The system also left foster youth unprepared for adulthood and foster parents struggling to help them, the report found. In response, the state has launched a new approach to recruiting and retaining foster parents and ordered caseworkers to take racial equity training.
Advocates say the review barely scratched the surface of the racial inequity that pervades every corner of the system.
‘The foster care system in Ohio failed Ma’Khia on a number of levels,’ said Dot Erickson-Anderson, administrator for the advocacy group Ohio Family Care Association. ‘It’s a system that has been struggling for a long time with our image of what a family is.’
But Erickson-Anderson, who is also a former foster parent, said Franklin County, where Bryant lived, is actually one of the state’s better counties in terms of working through the ‘racism that is embedded’ within the system.
Records show the children in Moore’s care were all black, as is Moore. Records involving foster homes and their parents are not public under state law.
It shouldn´t be a surprise when children leave their foster homes because typically they´re not happy to be there in the first place, said Michelle Johnson-Motoyama, a professor at Ohio State University´s College of Social Work.
‘Most children want to go home, regardless of what might have happened at that home,’ Johnson-Motoyama said. ‘They want to get back to their friends, they want to get back to their schools, whatever is familiar to them.’
Two days after Bryant was killed, Franklin County Children Services said it has an obligation to make changes.

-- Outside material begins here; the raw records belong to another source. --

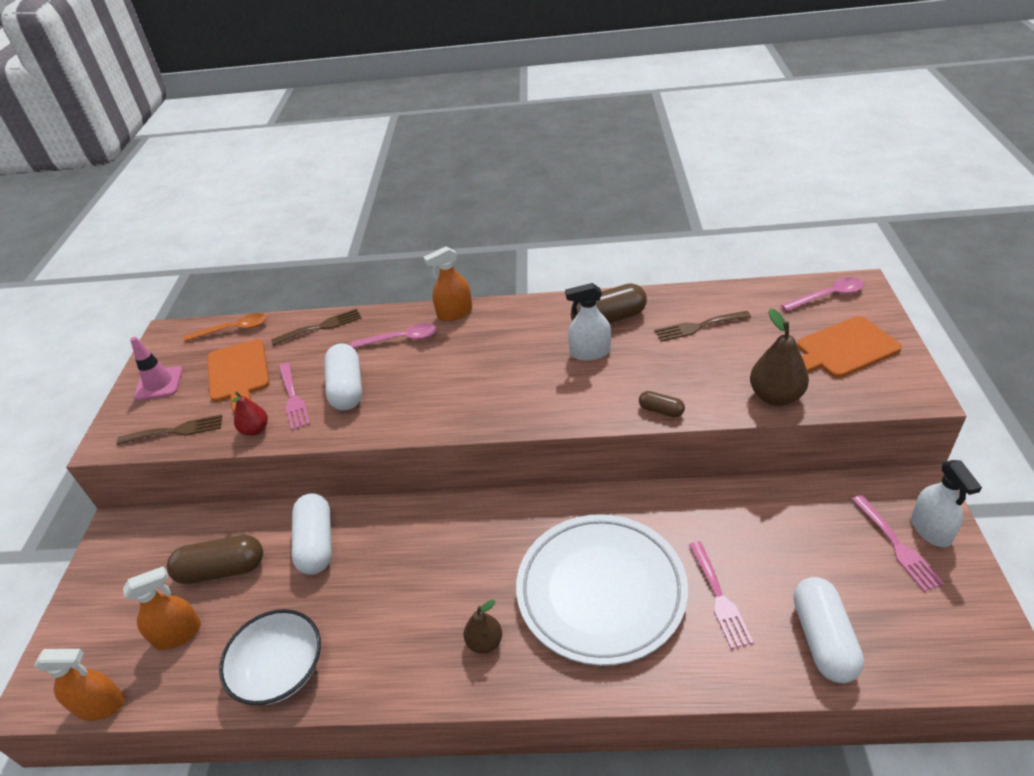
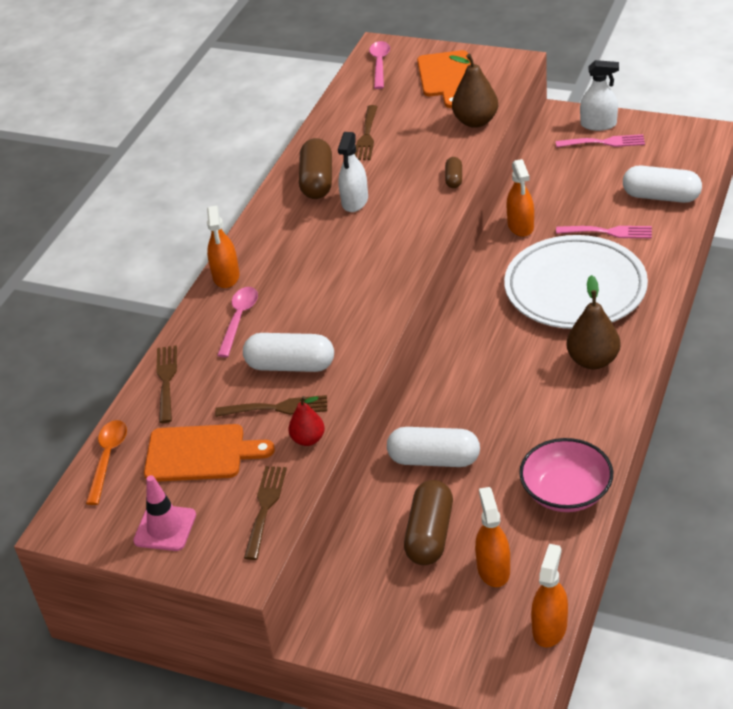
camera: 70 degrees left, 0 degrees up
(280, 670) = (566, 492): white bowl -> pink bowl
(293, 398) = (277, 408): pink fork -> brown fork
(484, 642) = (593, 360): brown pear -> brown pear, size x1.62
(661, 410) = (454, 179): brown capsule -> brown capsule turned 45 degrees counterclockwise
(687, 509) = (520, 226): none -> orange spray bottle

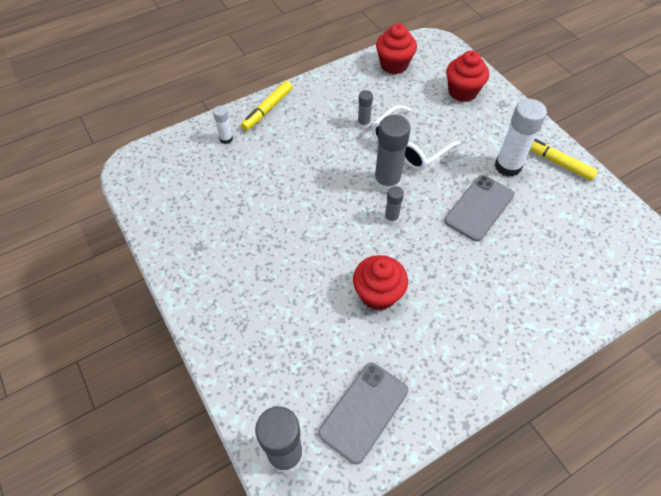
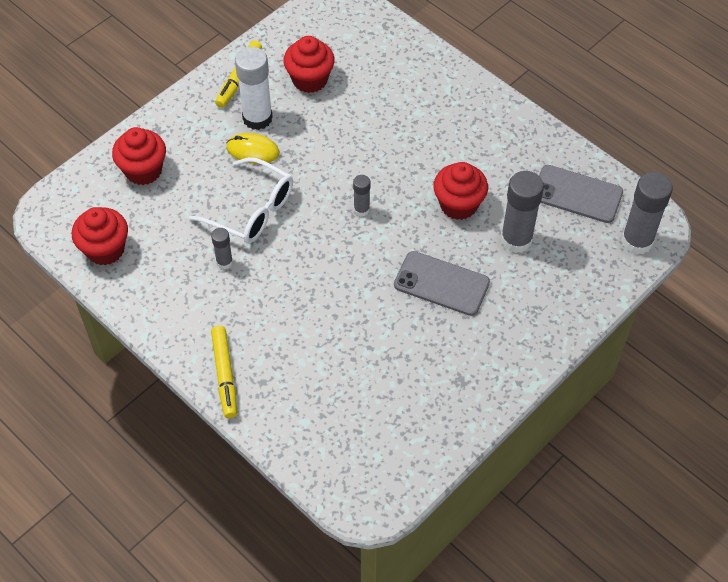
camera: 105 degrees left, 0 degrees up
(226, 139) = (290, 407): white glue stick -> none
(267, 109) = (225, 375): yellow marker -> yellow marker turned 60 degrees clockwise
(387, 182) = (312, 222): grey glue stick -> grey glue stick (516, 240)
(471, 157) = (253, 150): none -> yellow mouse
(479, 208) = (323, 137): grey phone -> grey phone (441, 283)
(551, 211) = (310, 80): none -> red cupcake

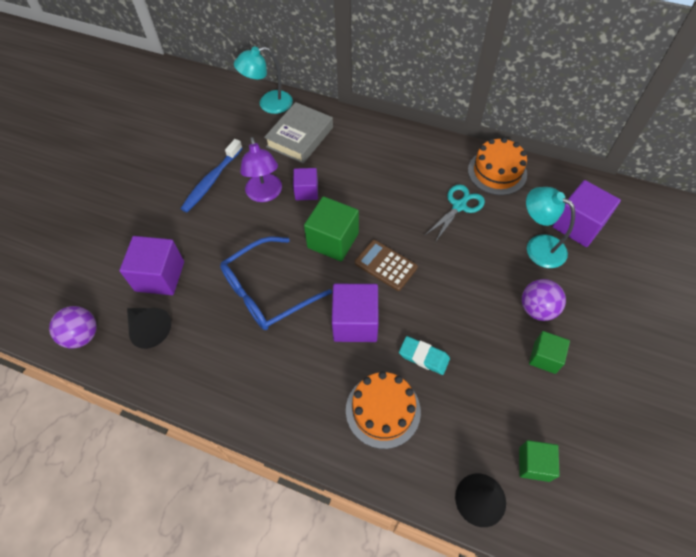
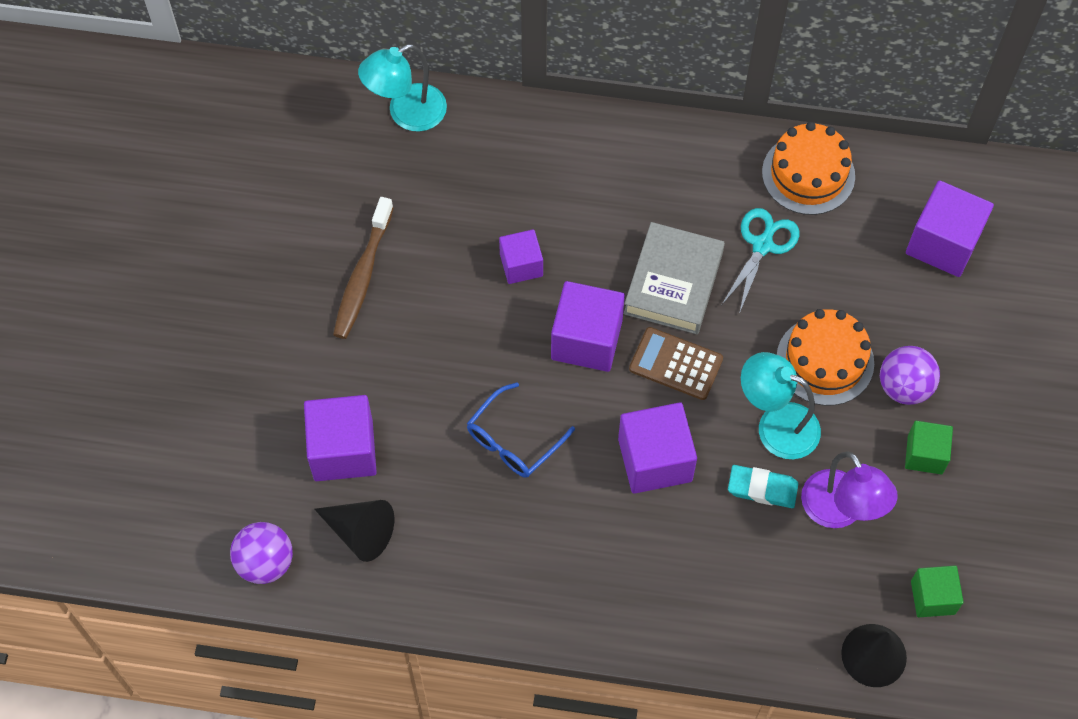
camera: 15 degrees left, 5 degrees up
(211, 181) = (362, 276): blue toothbrush -> brown toothbrush
(265, 194) = (457, 283): purple lamp -> purple lamp (840, 511)
(267, 291) = (513, 440): blue glasses -> blue glasses, size x0.64
(300, 137) = (479, 168): grey book -> grey book (673, 283)
(333, 240) = (586, 340): green cube -> purple cube
(383, 410) = (724, 573): orange cake -> orange cake (825, 361)
(538, 246) = (890, 289): turquoise lamp -> turquoise lamp (776, 425)

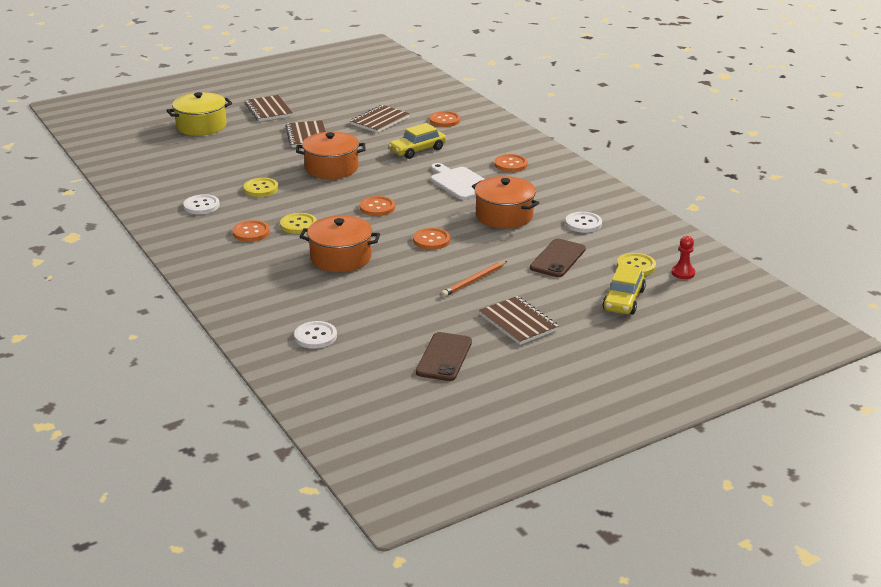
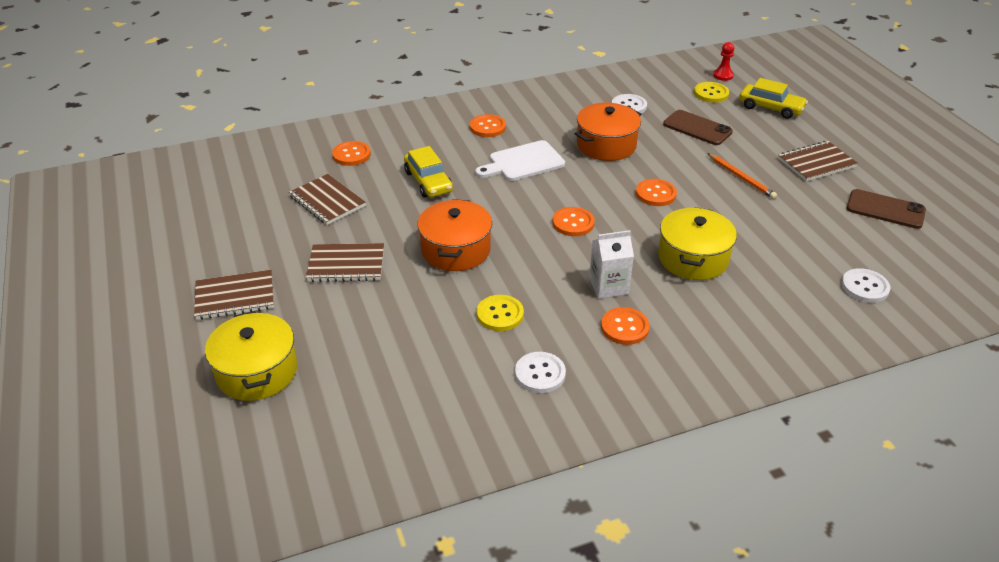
camera: 80 degrees left, 10 degrees up
(298, 225) = (608, 286): yellow button -> white carton
(341, 258) = (693, 258): orange pot -> yellow pot

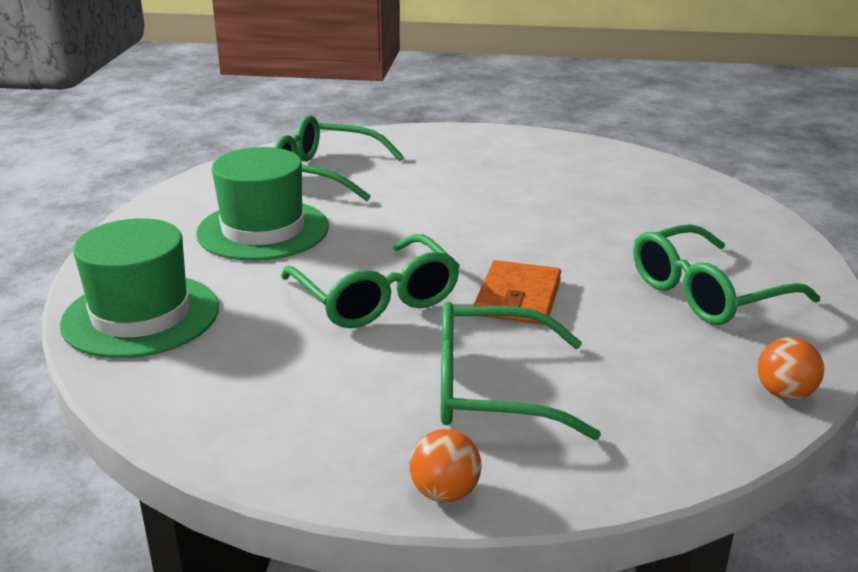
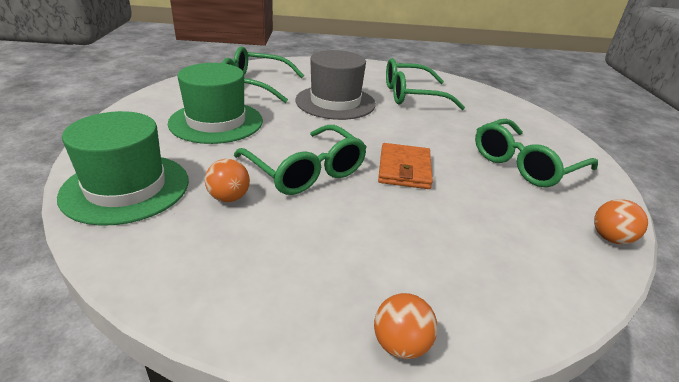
camera: 10 degrees left, 5 degrees up
(268, 330) = (229, 198): none -> orange ball
(443, 199) = (335, 102): none -> grey hat
(491, 389) = (408, 243): green glasses -> green glasses (411, 95)

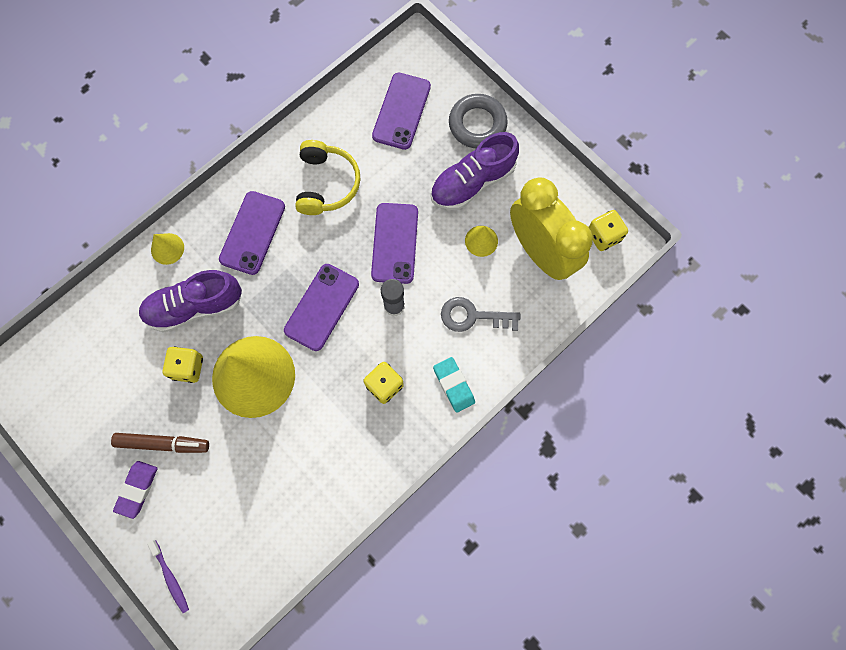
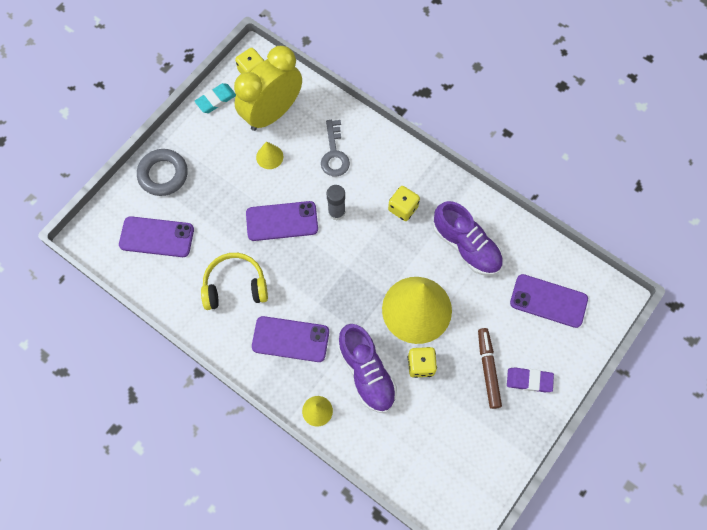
camera: 100 degrees left, 5 degrees down
(170, 578) = (588, 336): purple toothbrush -> none
(321, 307) = (347, 268): purple phone -> purple phone (548, 301)
(453, 385) = (392, 159): turquoise eraser -> turquoise eraser (216, 100)
(472, 182) = (218, 170): purple shoe -> purple shoe (466, 246)

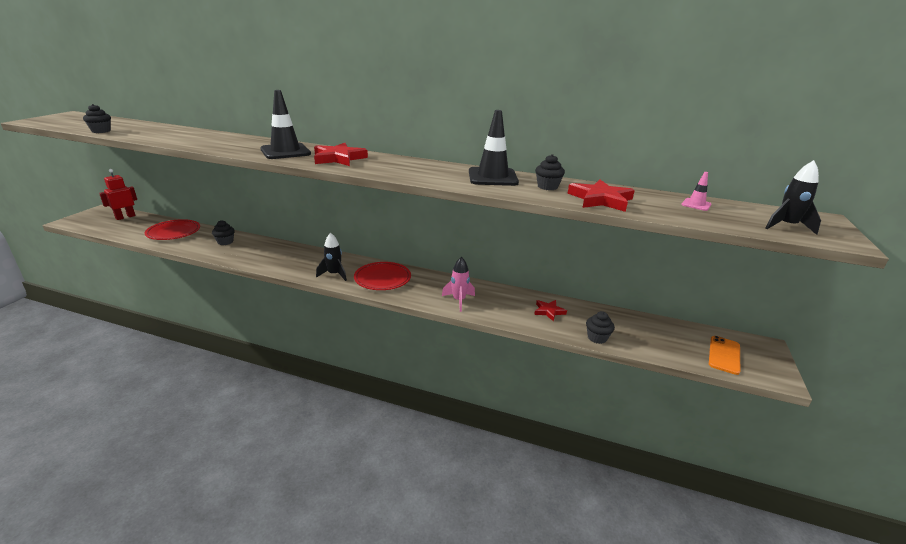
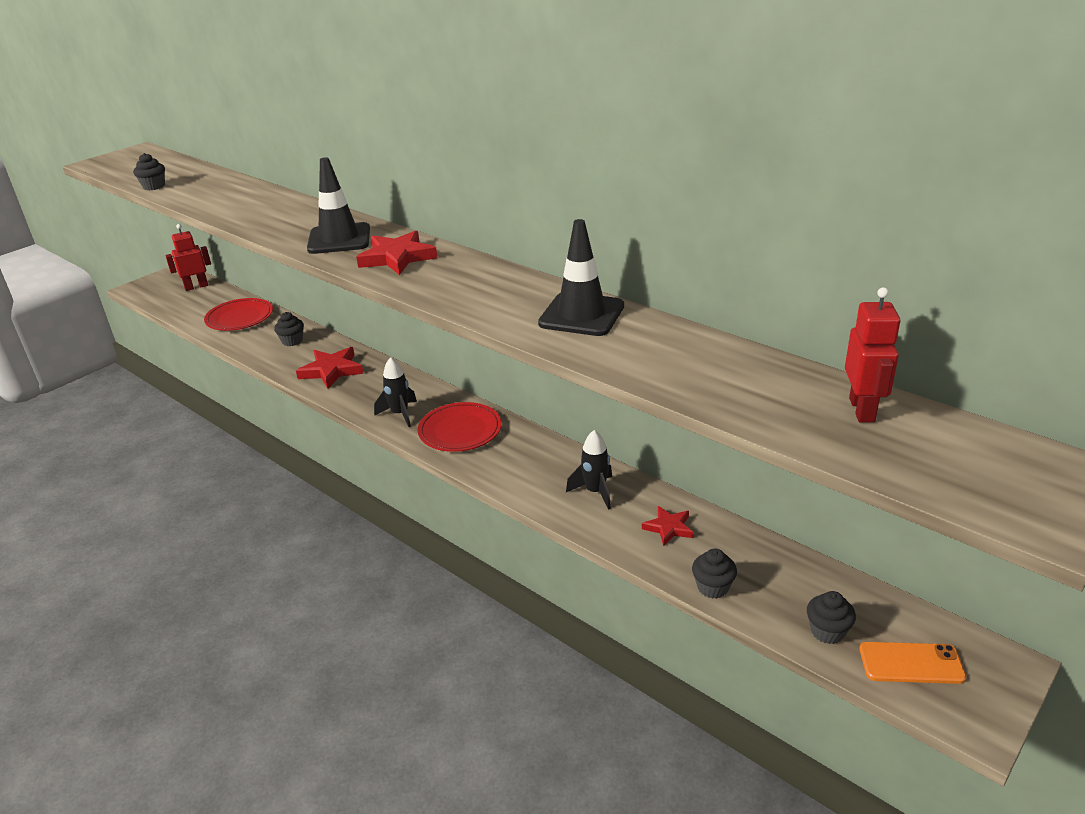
camera: 25 degrees right, 5 degrees up
(459, 300) = (544, 485): pink rocket -> none
(547, 187) = (647, 344): black cupcake -> black cupcake (827, 631)
(600, 199) = (705, 381): red star -> red star (331, 370)
(696, 204) = (862, 410): pink traffic cone -> red robot
(724, 355) = (911, 663): orange phone -> orange phone turned 45 degrees clockwise
(786, 226) = (974, 479): black rocket -> black rocket (595, 492)

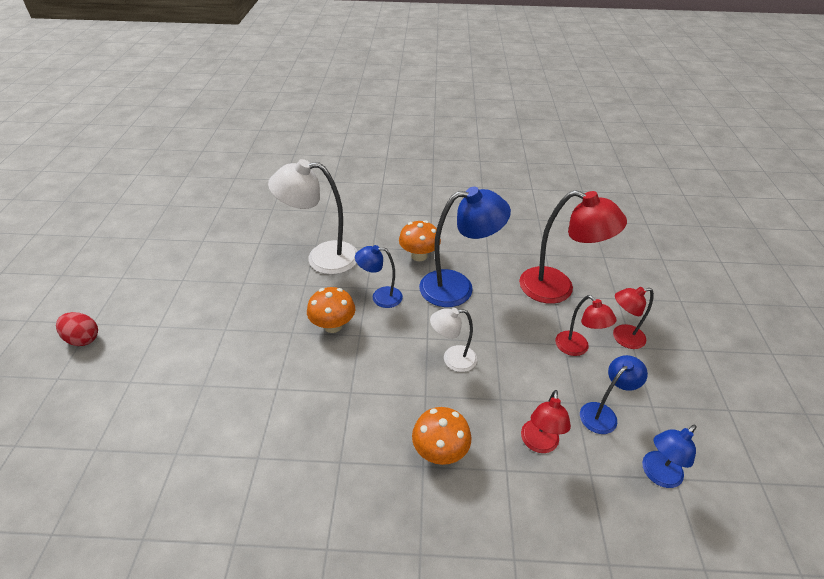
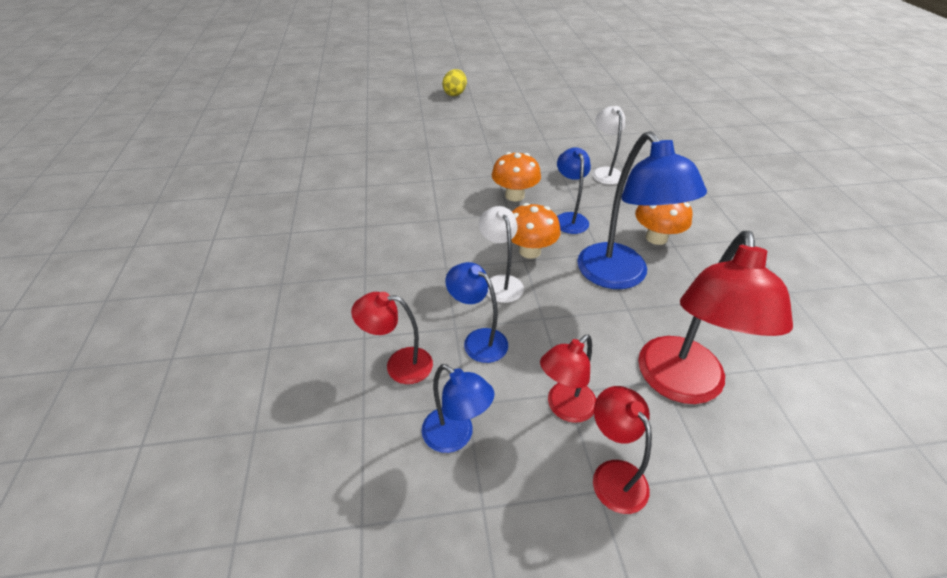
camera: 80 degrees right, 0 degrees up
(83, 339) = (455, 94): red egg -> yellow egg
(322, 258) = (604, 172): white lamp -> white lamp, size x0.56
(440, 451) = (382, 285): orange mushroom -> orange mushroom (530, 251)
(657, 474) = (366, 499): blue lamp -> blue lamp (478, 340)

‘We are committed to ensuring that our programming and services most appropriately address the needs and concerns of those we serve,’ the agency said. ‘We continue in our efforts to dismantle the practices that have historically created barriers for those who are marginalized, especially our children.’
A week after Bryant’s death, Columbus Mayor Andrew Ginther invited the Justice Department to review the police department for possible ‘deficiencies and racial disparities.’
Nicholas Reardon has been identified as the Columbus PD cop who shot and killed Bryant. He is also a member of the Air National Guard
Critics of police use of force and witnesses of Bryant´s shooting – including Bryant´s father and grandmother – have demanded to know why the officer, Nicholas Reardon, didn´t use other tactics to stop Bryant short of shooting her, such as deploying a stun gun.
But many use of force experts and even some civil rights attorneys have said the officer followed his training and may have saved the girl Bryant was attacking. The national Fraternal Order of Police called the shooting ‘an act of heroism, but one with tragic results.’